Yeah. That one worked wonders.
But even the most well-meaning program can’t fight the cultural messages being sent every day.
Perfect example: Last week, USA Today ran a fawning article about the newest celebrity couples, called “Hollywood’s Hooking Up.” It featured a half-dozen beautiful pairings — none of them married.
On Colin Farrell and Angelina Jolie, it wrote: “The randy Dubliner has a son, 4-month-old James, with model Kim Bordenave. Jolie and then-hubby Billy Bob Thornton adopted Maddox, 2, in 2001, then split.”
Nothing critical. Nothing harsh. These two beautiful people were not taken to task for turning their backs on infants in favor of turning their lips to one another. On the contrary: They were celebrated as a new, hot couple.
It is that way across America. Athletes, super-models, TV stars can talk about how excited they are to be having a baby with one person while clubbing with a new squeeze.
And you know how it works: If the cool people can do it, why can’t we?
Try fighting that with a pamphlet.
Fighting for votes
Check your history. Why is it that when marriage was its strongest, the government didn’t have silly programs to teach it? I’ll tell you why. Because parents did it. Grandparents did it. Husbands and wives did it by staying together. They set — here’s a forgotten word — an example.
Until and unless that happens in families, no amount of government suggestion will lead to it.
So why is the Bush administration — Republicans who traditionally stood for fiscal prudence — willing to throw $1.5 billion into the air?
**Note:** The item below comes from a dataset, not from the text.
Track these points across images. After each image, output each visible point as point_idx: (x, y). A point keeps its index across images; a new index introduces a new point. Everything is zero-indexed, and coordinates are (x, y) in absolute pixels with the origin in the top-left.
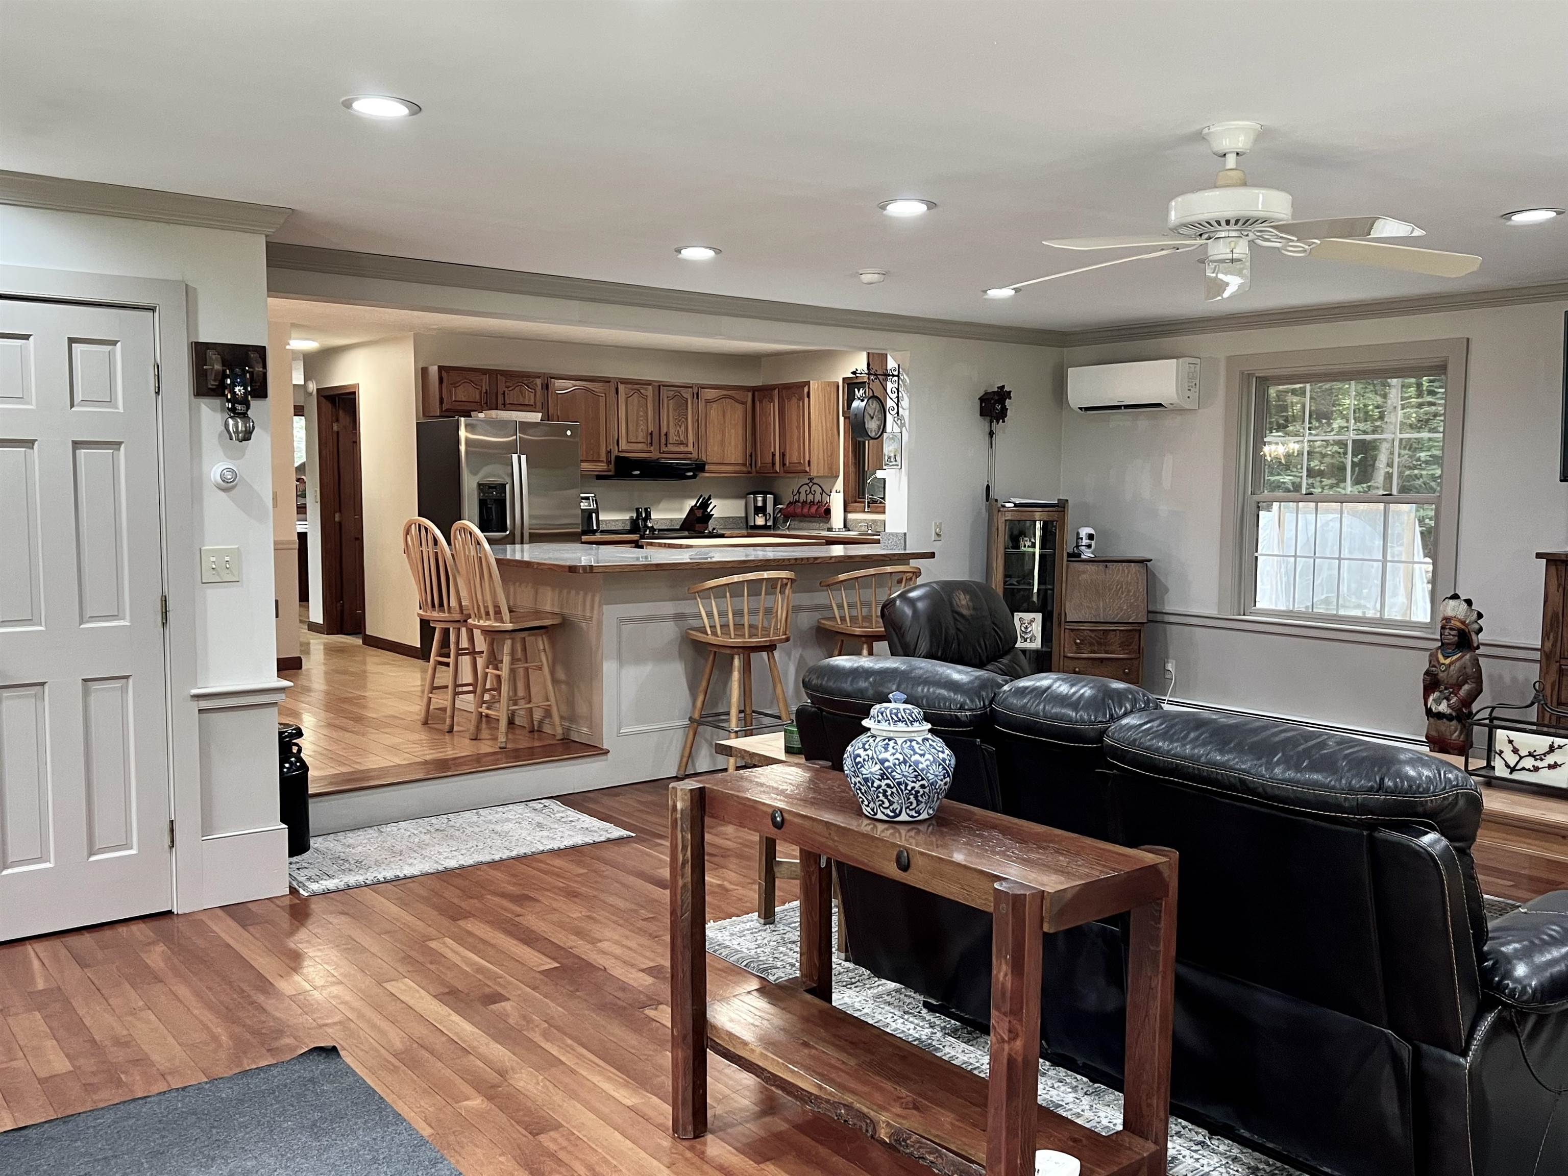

To get re-elected. Bush’s tea-leaf reader, Karl Rove, feels he must have the arch conservative base this November in order to ensure his man a victory. Those folks love “traditional values.” So our tax money gets wrapped in a fuzzy ball and thrown at the altar of zealous lobbying groups that, ironically, don’t care as much about pushing marriage as they do making sure it stays heterosexual.
Won’t work. Can’t work. But hey, how can you fault a president in favor of weddings? Next we can spend $1.5 billion to promote apple pie.
The Bush administration should harken to a couple of rules that truly do make a good marriage: First, always tell the truth. And second, don’t throw your money away.